Chapitre 17 | Partie 3 : Zebra Dun

89 20 1
                                    

HENRY

Une brise légère passa entre les pins rouges. Le ciel était dégagé, quelques nuages fins et blancs venaient du large. L'air était frais et apportait les embruns iodés de l'océan. Henry ouvrit difficilement la portière de la voiture. Le sel avait attaqué la carrosserie. 

Il sortit et s'étira. Ses vêtements étaient toujours mouillés, son dos était raidi par une vive douleur qui descendait jusque dans ses hanches, probablement causée par les vagues qui s'étaient écrasées sur lui. 

Il repensa à l'enfer qu'il avait vécu la veille. Pourvu que les autres aient trouvé un abri. Il regarda les branches et les troncs d'arbres qui étaient éparpillés sur la route. Ça avait été un véritable carnage... 

Il devait être sept heure du matin. A l'avant de la voiture, Will et Craig dormaient toujours. Il attrapa son coude d'une main et tourna ses hanches de gauche à droite pour essayer de débloquer son dos, vainement.

Il regarda autour de lui, découvrant l'endroit qu'il n'avait vu qu'à travers les larmes de pluie qui étaient tombées sur sa vitre toute la nuit. Il ne voyait que les étangs du nord et le petit village de pêcheurs à l'ouest. La mer était cachée derrière la colline où ils s'étaient abrités. Il sentit ses jambes reprendre peu à peu de la vigueur et décida d'escalader la colline. 

Il marcha lourdement jusqu'aux rochers. Son dos était si douloureux qu'il devait presque claudiquer, incapable de trop mouvoir ses hanches. Il essaya de s'étirer et sentit la douleur irradier son corps. Il monta tout de même les grosses pierres rouges et grises sur lesquelles de petits pins avaient poussés. 

Son ascension fut entrecoupée plusieurs fois par des quintes de toux sèche. Pourvu qu'il n'ait pas attrapé une pneumonie, pensa-t-il. 

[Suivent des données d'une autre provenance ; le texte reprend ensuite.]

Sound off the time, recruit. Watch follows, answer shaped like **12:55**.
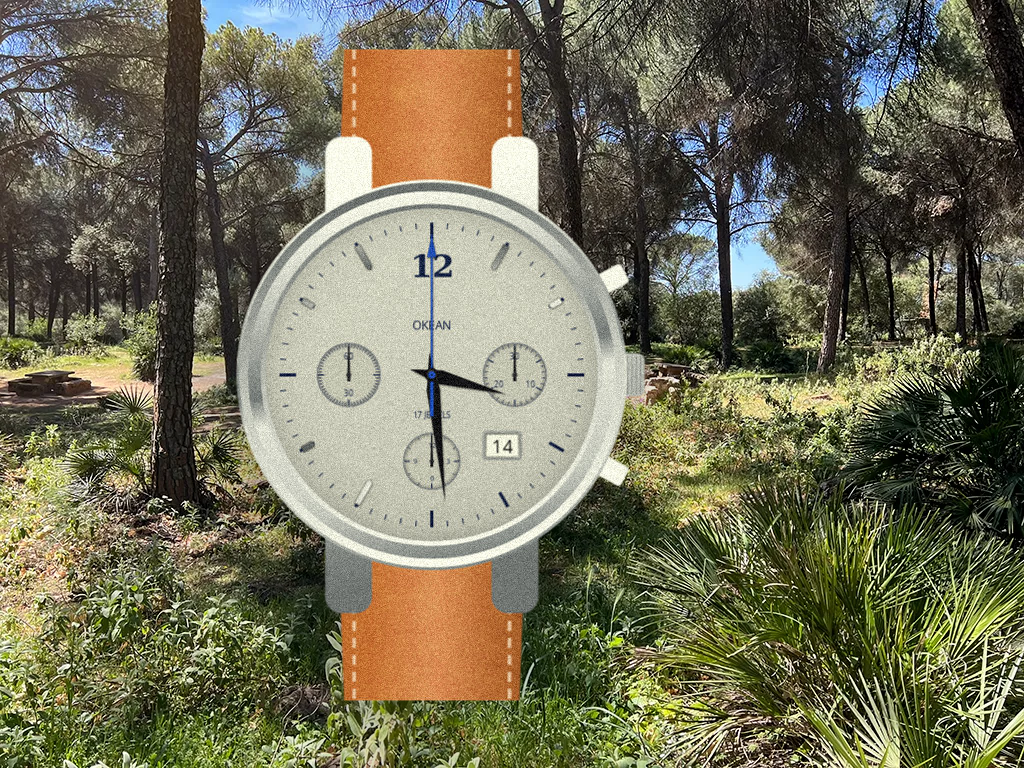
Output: **3:29**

Tout était encore humide, de grandes flaques d'eau subsistaient dans les creux des roches, mais le vent et le soleil chassaient lentement les nuages qui auraient pu les abreuver à nouveau. Au moins il ne pleuvrait plus de la journée. 

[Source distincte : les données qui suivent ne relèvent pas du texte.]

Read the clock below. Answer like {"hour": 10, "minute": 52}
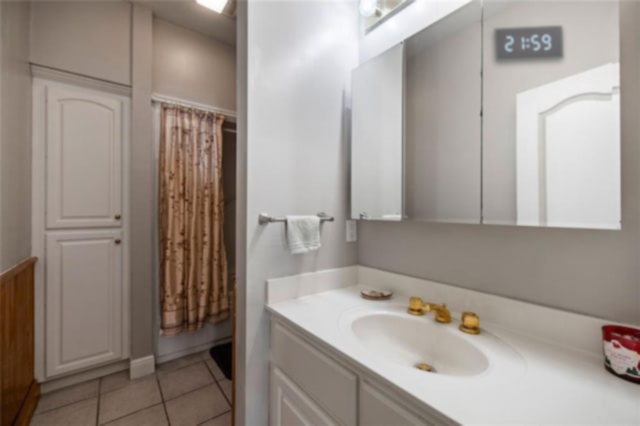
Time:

Lorsqu'il arriva au sommet de la colline, le spectacle qui s'offrit devant lui le laissa le souffle coupé. Une partie de la route menant au phare avait été détruite. Les pierres de la colline et les pins étaient tombés sur la terre battue. La majeure partie des arbres sur le banc de terre où il avait trouvé Will et Craig étaient maintenant couchés sur un sol couvert de débris. Il y avait des morceaux de bateaux et des caisses éparpillées çà et là. 

Son regard se porta sur la route. Sous les rochers, la mer s'était retirée, laissant apparaître une petite plage de sable où l'épave du bateau avait fini sa course. Elle était totalement renversée, sa coque était ouverte comme une plaie béante. Les rayons du soleil renvoyaient des reflets éblouissants dans certains endroits du sable et des tas de bois flotté autour du bateau. C'était le verre de bouteilles de whisky. 

Il remarqua alors trois hommes qui marchaient sur la plage, parmi les débris. Il reconnut Kenneth qui boitait et Paddy qui le dépassait de deux têtes. Le troisième au bout, ce devait être Raff. Au moins ils étaient vivants. Il tourna la tête vers l'est, pour essayer d'apercevoir quelques traces de vie du côté du premier feu. C'était beaucoup trop loin, il ne pouvait pas voir grand-chose.

Il redescendit la colline et alla taper contre la vitre de la voiture, réveillant Will et Craig en sursaut.

—Au boulot les gars. La route n'est pas praticable, on y va à pied.

Les deux hommes prirent leur temps pour se lever et il partit seul en avant, de sa démarche de vieil ours blessé, pressé d'en apprendre plus sur ce que les autres avaient vécu quand la grande vague avait frappé.